Some algorithms also take advantage of the page size to do addressing tricks. For example, if you know your page size is 4KB, the addresses '3' and '4091' both can be known to have the same protection flags applied (R/W/X) and be the same kind of memory (mmap'd file on disk, shared memory segment, mapped memory from a GPU, etc.) This would allow any tables tracking information like that to only have 4KB granularity and make the tables much smaller. So that sort of trick needs to know the page size too.

3. leidenfrost ◴[] No.44568482[source]
Typically low level code and some manual fiddling with memory by asuming page size.

Everything's ok until some obscure library suddenly segfaults without any error

4. okanat ◴[] No.44568492[source]
Because the final ELF binary is linked to contain page aligned segments. Segments define how should the binary be loaded into memory and what permissions they require.

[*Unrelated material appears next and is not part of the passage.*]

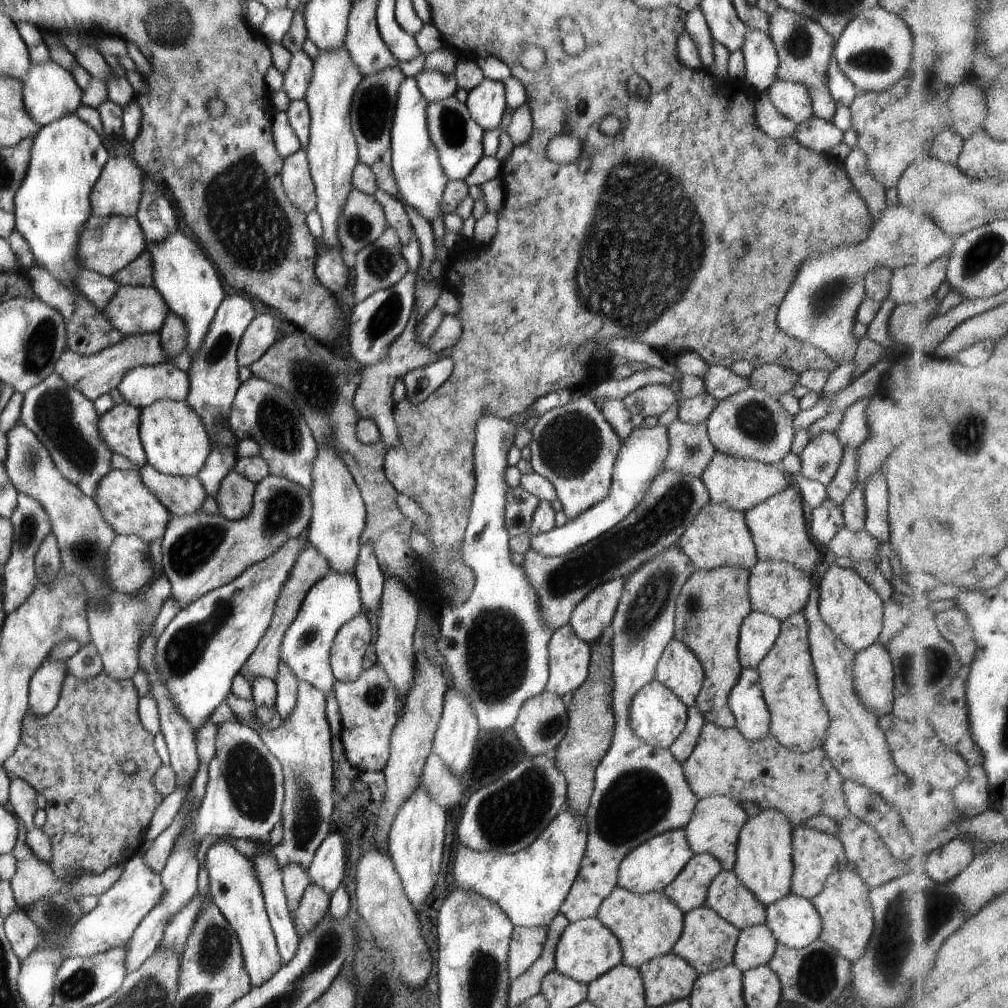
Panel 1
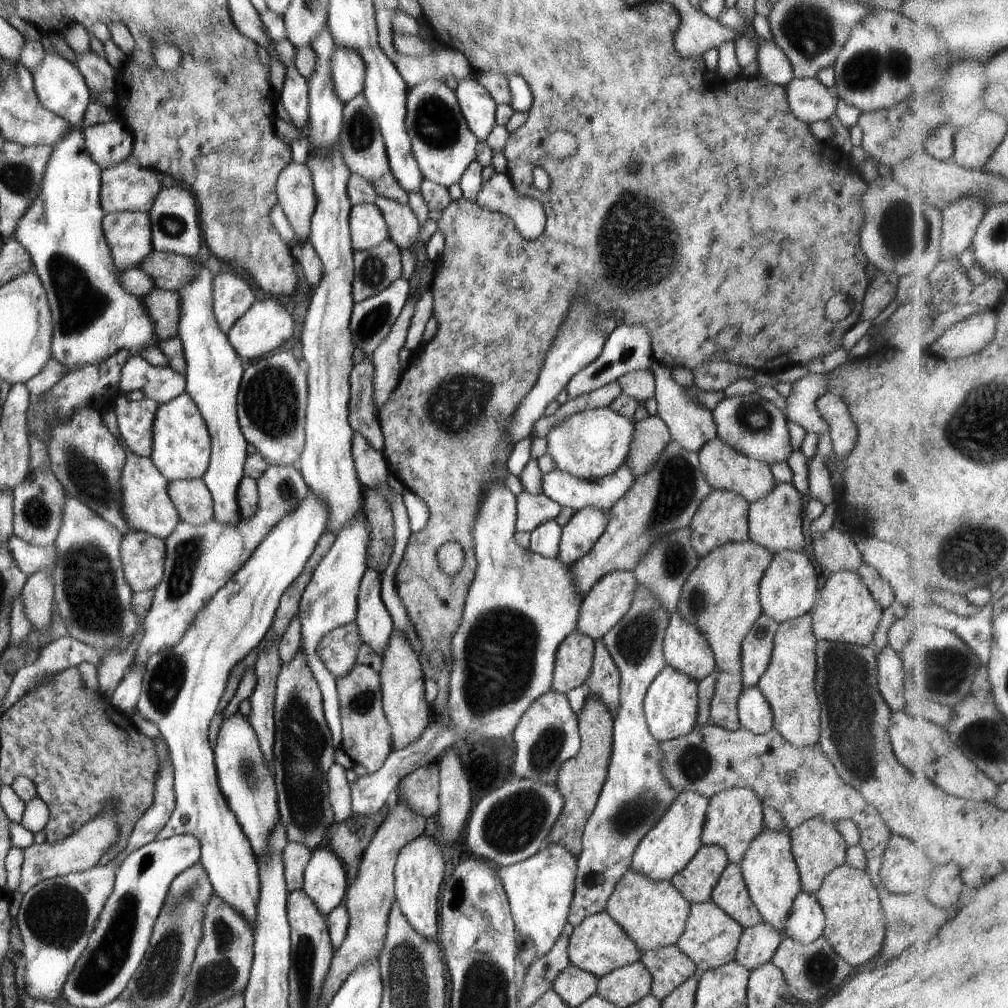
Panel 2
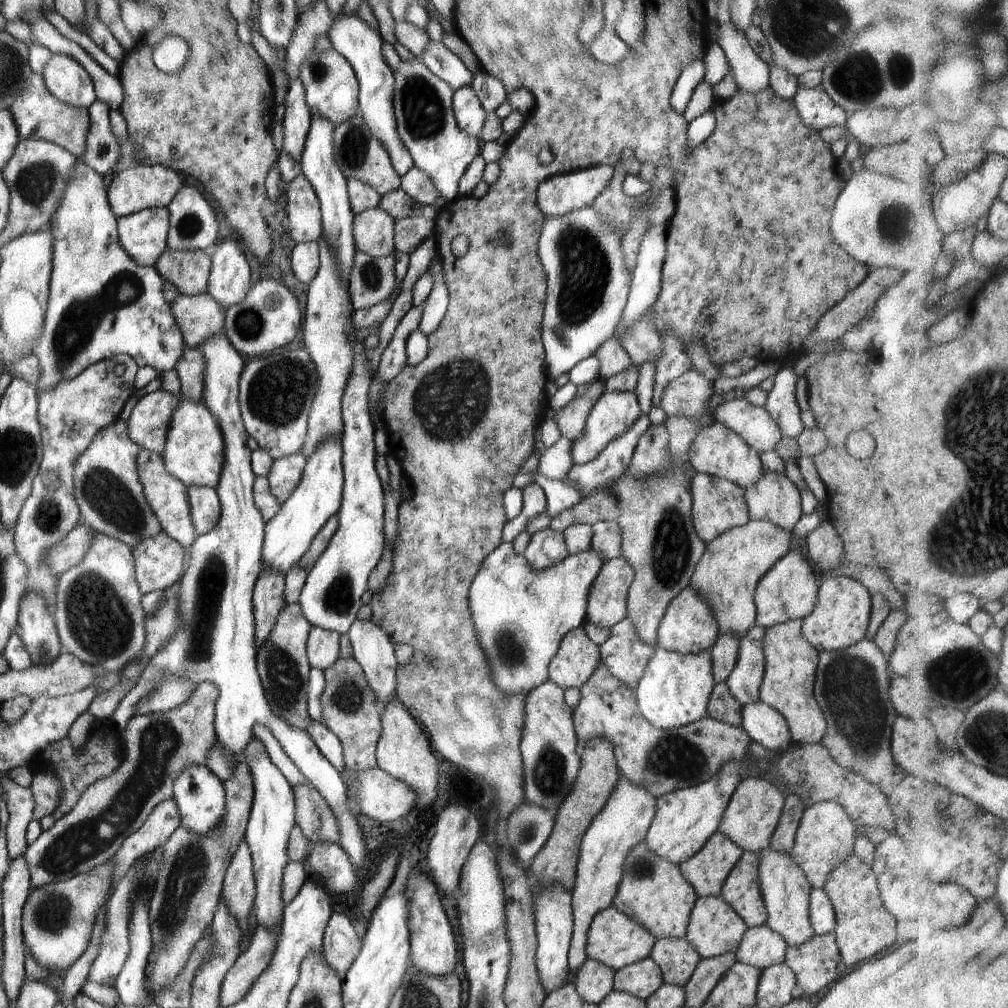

If you have a 4KB segment that is marked Read-Write followed immediately by a Read-Execute, naively loading it will open a can of security issues.

Moreover many platform data structures like Global Object Table of the dynamic executable uses addresses. You cannot simply bump things around.

On top of that libraries like C++ standard library (or abseil from Google) rely on the page size to optimize data structures like hash maps (i.e. unordered_map).

5. magnat ◴[] No.44568560[source]
Mostly for I/O, e.g. mmap requires file offset to be multiple of the page size.
6. junon ◴[] No.44568984[source]
Performance, safety and IO critical code must care, because the page size affects TLB caching and is the finest granularity for security flags such as read-only, no execute, etc. which are critical for e.g. guard pages.

If your code that created two guard pages sandwiching a security critical page to make sure that under/overruns caused a page fault and crashed that assumed the boundary was at 4KiB, but is really now at 16KiB, that means that buffer overruns now will not get caught.

Further, code that assumed it was on a page boundary for some reason, for performance reasons, will now have only a 25% chance of being so.

It also means that MMIO physical pages that were expected to be contained within a 4KiB page such that when mapped into a sensitive user space driver context, neighboring MMIO control blocks wouldn't be touched, might be affected too since you'll get up to 3 neighboring blocks in either direction. This probably doesn't happen so often, I don't know Android internals much, but still something to consider.

This is in large part because PAGE_SIZE in a lot of C code is a macro or constant, rather than something populated at runtime depending on the system the code is running - something I've always felt is a bit problematic.

That being said, code that's hard coding PAGE_SIZE won't run anyway if using e.g. mmap() because it validates the page size and will error on mismatch.

This is going to wreak general havoc for a while no matter how you spin it.

7. notepad0x90 ◴[] No.44569166[source]
most code shouldn't but you don't know what the library you're using is doing behind the scenes. the few code that do care, if a lot of people use them as a dependency, that could get real messy real fast.